Et par écouter ses sagesses,

délaisser tout autre que Lui.[10]

[1] « aqīdah» : Fondements de la croyance religieuse en Islam. Équivalent de «credo » dans le langage théologique judéo-chrétien.

[2] « saint »: serviteur totalement soumis à Lui ; ami proche d’Allah.

[3] Dans la langue turque, les diminutifs faisant référence au père, à la mère, à la grand-mère… et qui précèdent le prénom de la personne, sont très fréquents et dénotent du respect et de l’attachement que l’on donne à notre interlocuteur ou à la personne que l’on évoque lors d’une discussion. (NDT).
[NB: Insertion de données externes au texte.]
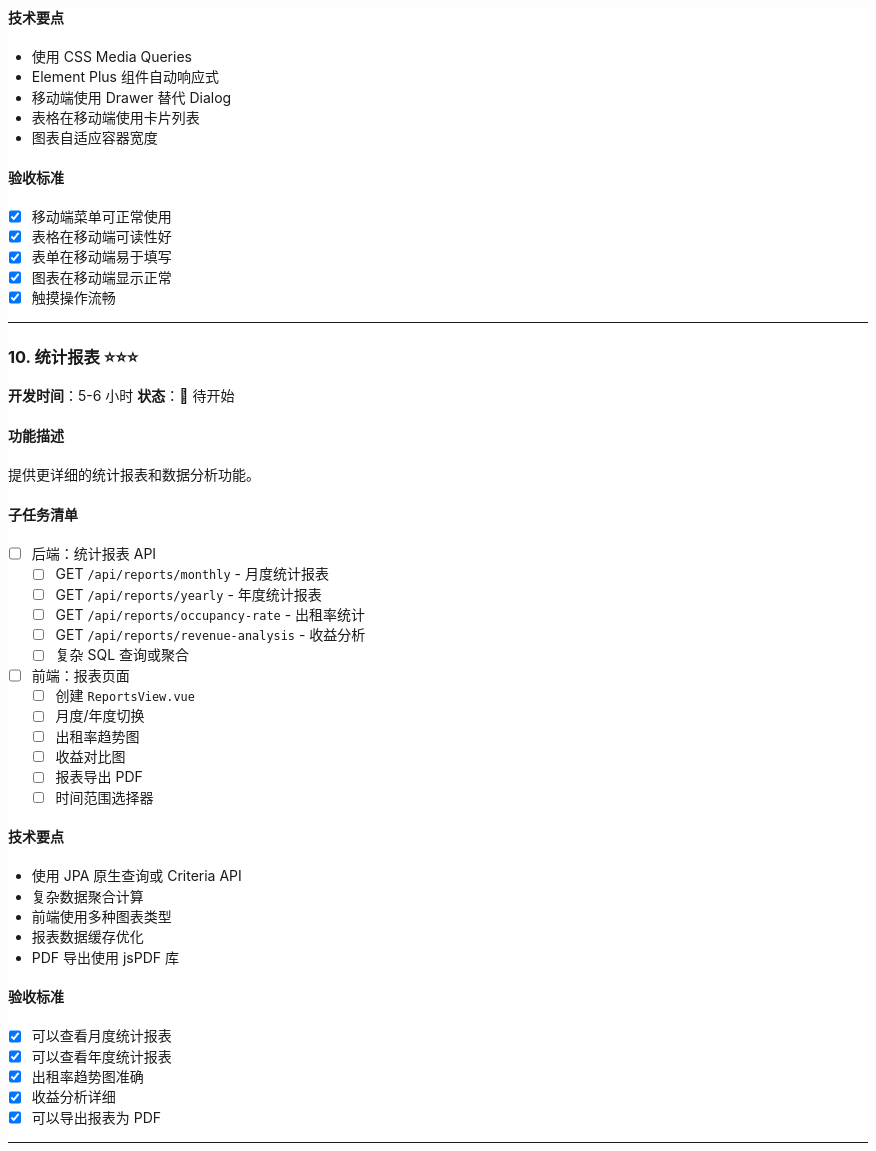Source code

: #### 技术要点
- 使用 CSS Media Queries
- Element Plus 组件自动响应式
- 移动端使用 Drawer 替代 Dialog
- 表格在移动端使用卡片列表
- 图表自适应容器宽度

#### 验收标准
- [x] 移动端菜单可正常使用
- [x] 表格在移动端可读性好
- [x] 表单在移动端易于填写
- [x] 图表在移动端显示正常
- [x] 触摸操作流畅

---

### 10. 统计报表 ⭐⭐⭐

**开发时间**：5-6 小时
**状态**：🔴 待开始

#### 功能描述
提供更详细的统计报表和数据分析功能。

#### 子任务清单
- [ ] 后端：统计报表 API
  - [ ] GET `/api/reports/monthly` - 月度统计报表
  - [ ] GET `/api/reports/yearly` - 年度统计报表
  - [ ] GET `/api/reports/occupancy-rate` - 出租率统计
  - [ ] GET `/api/reports/revenue-analysis` - 收益分析
  - [ ] 复杂 SQL 查询或聚合

- [ ] 前端：报表页面
  - [ ] 创建 `ReportsView.vue`
  - [ ] 月度/年度切换
  - [ ] 出租率趋势图
  - [ ] 收益对比图
  - [ ] 报表导出 PDF
  - [ ] 时间范围选择器

#### 技术要点
- 使用 JPA 原生查询或 Criteria API
- 复杂数据聚合计算
- 前端使用多种图表类型
- 报表数据缓存优化
- PDF 导出使用 jsPDF 库

#### 验收标准
- [x] 可以查看月度统计报表
- [x] 可以查看年度统计报表
- [x] 出租率趋势图准确
- [x] 收益分析详细
- [x] 可以导出报表为 PDF

---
[4] Pamukova est une ville située au nord-ouest de la Turquie, dans la région de Marmara. (NDT).

[5]  En Islam, il est fortement recommandé de réciter la sourate al-Fatiha (première sourate du Saint Coran) pour l’âme de tout frère ou sœur décédé. (NDT).

[6] « âme Sultane » : c.-à-d. ici une âme anoblie et purifiée, résultat de l’éducation effectuée par le croyant(e) sur ses passions et désirs charnels (via) l’application des volontés d’Allah, en matière d’obligations religieuses et d’interdits. L’auteur évoque entre autres, le bon comportement, la pudeur, la prière, les ablutions etc. (NDT).

[7] « personnes que je pouvais légalement marier » (na-mahram) : c.-à-d. tout homme en dehors du grand-père, du père, du frère, du fils, du petit-fils, de l’homme impubère (l’enfant) etc.

[8] Haroun ar-Rachid : le cinquième Calife de l’empire Abbasside (763-809, calendrier grégorien). (NDT).

[9] « comme un gaz pour l’ennemi » : Figure de style (comparaison, métaphore) dans laquelle le «gaz» renvoie à un moyen et «le combat de l’ennemi » à une fin. Tels nos efforts déployés (moyens) dans la lutte contre notre ego (fin), ou les bonnes actions effectuées (moyens) dans la recherche de l’agrément d’Allah (fin). L’auteur ayant laissé à chaque lecteur la liberté d’interprétation (NDT).

[10] « tout autre que Lui (Allah)»: traduction du terme arabe «mâ-siwâ».  En langage soufi, «mâ-siwâ» désigne «tout ce qui est autre qu’Allah». «Terk-i mâ-siwa» désigne quant à lui, «l’abandon de tout ce qui est autre que Lui» ou plus précisément «rompre tout intérêt avec tout ce qui est autre que Lui», Ferit Devellioğlu, Osmanlıca-Türkçe ansiklopedik Lûgat, 2001, p.583, Aydin Kitabevi.
À ce sujet: «Il existe deux formes d’amour: métaphorique et véritable. L’amour, la dépendance et la dévotion à tout autre chose ou créature dans l’univers »autre que Dieu » (ma siwa Allah) est considéré comme la forme métaphorique, tandis que l’amour exprimé envers le Seigneur de l’univers et l’inclination vers Lui est considéré comme la forme véritable.» Osman Nûri Topbas, Le secret de l’amour divin, 2010, p.17, Erkam éditions. (NDT).